NPK Vs AP Chilli Trials

A chilli challenge – or chill-enge if you will – for the ages! We at AutoPot have decided to pit our wits against NPK of Liverpool/Merseyside/The North in a capsicompetition to see who can grow the best chillies. Using identical plants both teams will be engaging in some high science in order to surpass each other.

Each team have been endowed with ten Thai birds eye plants. Eight of the ten will be in XL Pots whilst the remaining two are destined for fabric SmartPots. Thats an 80/20 split!

Five of each teams plants are to be tucked up in BioBizz Light Mix combined with Charge from EcoThrive. The other five must snuggle down in the very same BioBizz Light Mix but combined with Azos from X-treme Gardening. Thats an 50/50 split!

Of each of the teams’ ten plants eight have been imbued with a sense of purpose thanks to the application of high-brow General HydroPonics 3 Part Flora series nutrient. Meanwhile each team also have two Broken Britain plants slugging it out in the gutter in low brow Miracle Grow nutrient from Scotts Levingtons. Thats an 80/20 split!

Pop them all under MaxiGrow 315 daylight fixtures and allow one custodian per team and you have got a controlled, multi-faceted experiment on your hands. That’s 100% true!

Above: (Low ying) Birds eye view of Birds Eye Chillies

The detail doesn’t stop there, it can’t be stopped! We are looking at growth AND production with and without the use of natural bacterias.

So it’s not simply a case of juicing the plants to achieve piquant-um leaps in growth. We’re going forensic on the final quality of the crop and the plants themselves to determine whose truly are the best.

Amongst other criteria plants will be judged on their yield, the chillies Scoville rating (heat rating, not relative likeness to one half of “This Morning’s” host couple) and according to the leaf matter produced by competing substrates.

Above: Playschool is over! Time to re-pot and reap-hot!

We may only be separated by the M25, M40, M42, M6, and M62 (in that order if travelling northbound) but we’re pretty sure the rivalry will burn as intensely as if we were neighbours: eating so many sensational chillies that we start growling at one another, popping out in our slippers every morning to spike each others milk bottles with a capsicum or two before easing the lid back on. Conflict must ensue, let battle commence-e!

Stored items
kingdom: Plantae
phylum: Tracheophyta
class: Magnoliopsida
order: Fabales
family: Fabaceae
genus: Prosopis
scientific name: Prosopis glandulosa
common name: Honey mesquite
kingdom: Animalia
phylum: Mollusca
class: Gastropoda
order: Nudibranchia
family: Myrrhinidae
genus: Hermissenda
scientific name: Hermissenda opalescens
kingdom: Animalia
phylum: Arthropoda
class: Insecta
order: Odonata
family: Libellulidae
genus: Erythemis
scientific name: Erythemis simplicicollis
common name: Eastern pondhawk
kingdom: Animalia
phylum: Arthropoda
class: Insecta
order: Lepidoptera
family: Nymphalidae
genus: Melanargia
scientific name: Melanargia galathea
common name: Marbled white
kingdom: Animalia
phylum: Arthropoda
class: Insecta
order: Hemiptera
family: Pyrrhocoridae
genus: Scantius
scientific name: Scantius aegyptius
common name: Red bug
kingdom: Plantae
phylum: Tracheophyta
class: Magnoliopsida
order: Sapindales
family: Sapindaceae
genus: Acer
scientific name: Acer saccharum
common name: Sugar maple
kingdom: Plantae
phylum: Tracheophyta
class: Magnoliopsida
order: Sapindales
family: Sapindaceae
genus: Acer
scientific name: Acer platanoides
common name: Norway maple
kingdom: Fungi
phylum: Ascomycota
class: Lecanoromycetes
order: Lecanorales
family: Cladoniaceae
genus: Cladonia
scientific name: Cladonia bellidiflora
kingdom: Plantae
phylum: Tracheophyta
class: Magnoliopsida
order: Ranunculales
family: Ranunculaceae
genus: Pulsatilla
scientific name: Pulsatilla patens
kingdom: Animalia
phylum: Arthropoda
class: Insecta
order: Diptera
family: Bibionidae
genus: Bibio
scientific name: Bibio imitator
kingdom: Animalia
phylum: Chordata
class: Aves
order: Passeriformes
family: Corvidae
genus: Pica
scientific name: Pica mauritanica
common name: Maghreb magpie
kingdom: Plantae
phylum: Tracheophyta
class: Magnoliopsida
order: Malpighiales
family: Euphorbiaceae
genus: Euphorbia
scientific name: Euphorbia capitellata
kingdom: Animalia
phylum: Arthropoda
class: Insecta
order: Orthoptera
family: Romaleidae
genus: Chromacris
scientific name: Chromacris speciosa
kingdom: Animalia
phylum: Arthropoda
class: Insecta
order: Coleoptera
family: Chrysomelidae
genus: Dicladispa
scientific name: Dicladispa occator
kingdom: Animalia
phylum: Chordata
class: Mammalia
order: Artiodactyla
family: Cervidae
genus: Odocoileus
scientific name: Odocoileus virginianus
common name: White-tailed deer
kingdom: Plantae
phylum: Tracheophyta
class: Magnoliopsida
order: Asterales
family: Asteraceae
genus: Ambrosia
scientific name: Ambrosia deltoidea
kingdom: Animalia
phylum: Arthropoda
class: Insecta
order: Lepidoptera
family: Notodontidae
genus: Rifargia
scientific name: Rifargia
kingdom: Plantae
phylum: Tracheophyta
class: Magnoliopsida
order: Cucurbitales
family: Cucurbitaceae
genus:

### Exercise set
1. Answer these questions using the chilli trials page:
(a) How many Thai birds eye plants was each team given?
(b) Under what light fixtures are the plants placed?
(c) Which nutrient do the two Broken Britain plants on each team receive?
2. Reproduce everything in the chilli trials page from "Five of each" down to "an 50/50 split!".

### Answers to the problems
1.
(a) Ten.
(b) MaxiGrow 315 daylight fixtures.
(c) Miracle Grow nutrient from Scotts Levingtons.

2.
Five of each teams plants are to be tucked up in BioBizz Light Mix combined with Charge from EcoThrive. The other five must snuggle down in the very same BioBizz Light Mix but combined with Azos from X-treme Gardening. Thats an 50/50 split!